- **Reading passage**:
Due to the ever-larger amounts of available data, the research field of Artificial Intelligence (AI) has produced several ground-breaking advances, especially in the field of Machine Learning. End-users often experience these advances only through smart applications (e.g., automatic object recognition, face recognition, text extraction and search in photo libraries; live transcription of teleconferences, automatic translation, autonomous driving) or smart assistants (e.g., Alexa, Cortana, Google Assistant, Siri).

However, the vast majority of modern Machine Learning applications are based on techniques that came into existence as early as the 1970s. Back then, they were known simply as “Artificial Neural Networks,” and today they have been extended to give way to the so-called “Deep Learning” revolution. Deep Learning approaches became especially prominent for both research and industry after outperforming all other competing methods on the ImageNet Large Scale Visual Recognition Challenge (ILSVRC) in 2012. That is why within the AviaTor project, we are exploring the use of state-of-the-art Deep Learning approaches to support LEAs processing the growing number of CSAM reports.

Challenges for machine learning approaches in criminology

Before going into the details of some of these past and future explorations within the AviaTor project, it helps to first look at the main challenges arising from the scope of the project, and the nature of reports. One of the common challenges for modern Machine Learning approaches is the dependence on large amounts of (labelled) data. Besides that, large models often require special hardware (GPUs) in order to train and run. In the context of AviaTor, the data contains illegal media files. Consequently, one of the requirements of the project is that the data cannot leave the infrastructure of the LEAs. This means that Machine Learning components that are going to be used have to be trained on-premises, and in highly controlled environments.

The resulting models should also be treated with a rigor similar to the data that was used for training. At the same time, the availability of training data is considerably limited. Investigators already struggle with a high workload that involves reviewing highly disturbing material, so any dataset labelling efforts should only happen after careful consideration. If possible, labelling should be based on past cases to reduce additional manual effort as much as possible. Another critical challenge is the need for interpretable and trustworthy approaches. Especially in the context of this project, investigators should be able to understand why a component comes to certain conclusions.

This is not only one of the preconditions for trustworthy AI, but also a necessity for identifying unintended biases and preventing them from arising, for example, from imbalances in the data distribution. Aside from trust requirements, these considerations also make it clear that any Machine Learning component, as well as the resulting overall AviaTor system, should always be understood and designed as a semi-automatic support system with continuous re-evaluation and adaptations of its components. This way, investigators remain in ultimate control of any decision.

In addition to these mostly technical considerations, legal challenges with an impact on data-driven approaches arise while trying to fight CSAM across several jurisdictions. One example of this is the availability of past report data. In some jurisdictions, data needs to be deleted after short timespans, especially if no case was opened. Another issue is that definitions for CSAM often differ between legal frameworks (e.g., age ranges). The methods developed for AviaTor need to be flexible enough to adapt to such differences.

- **Provided information**:
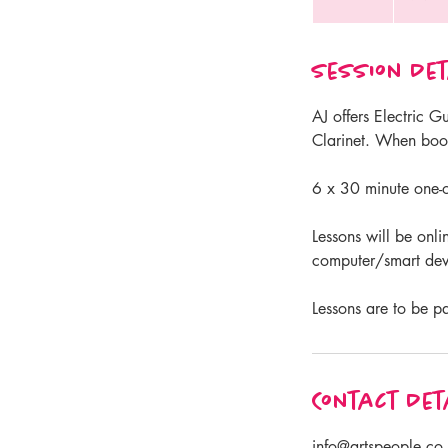
n
d
Session Det
e
d
AJ offers Electric 
Clarinet. When book
6 x 30 minute one-o
Lessons will be onli
computer/smart devi
Lessons are to be p
Contact Det
info@artspeople.co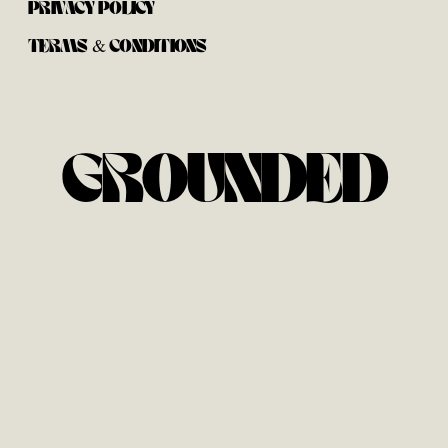
PRIVACY POLICY
TERMS & CONDITIONS
GROUNDED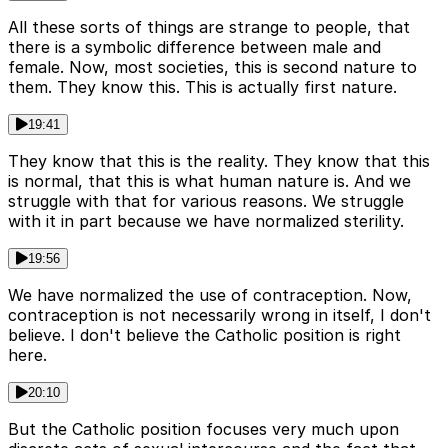
All these sorts of things are strange to people, that
there is a symbolic difference between male and
female. Now, most societies, this is second nature to
them. They know this. This is actually first nature.
19:41
They know that this is the reality. They know that this
is normal, that this is what human nature is. And we
struggle with that for various reasons. We struggle
with it in part because we have normalized sterility.
19:56
We have normalized the use of contraception. Now,
contraception is not necessarily wrong in itself, I don't
believe. I don't believe the Catholic position is right
here.
20:10
But the Catholic position focuses very much upon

- **Required action**:
From the text on machine learning in the AviaTor project, copy out word for word the passage starting with "Challenges for machine" and going on through "highly controlled environments.".

- **Result below**:
Challenges for machine learning approaches in criminology

Before going into the details of some of these past and future explorations within the AviaTor project, it helps to first look at the main challenges arising from the scope of the project, and the nature of reports. One of the common challenges for modern Machine Learning approaches is the dependence on large amounts of (labelled) data. Besides that, large models often require special hardware (GPUs) in order to train and run. In the context of AviaTor, the data contains illegal media files. Consequently, one of the requirements of the project is that the data cannot leave the infrastructure of the LEAs. This means that Machine Learning components that are going to be used have to be trained on-premises, and in highly controlled environments.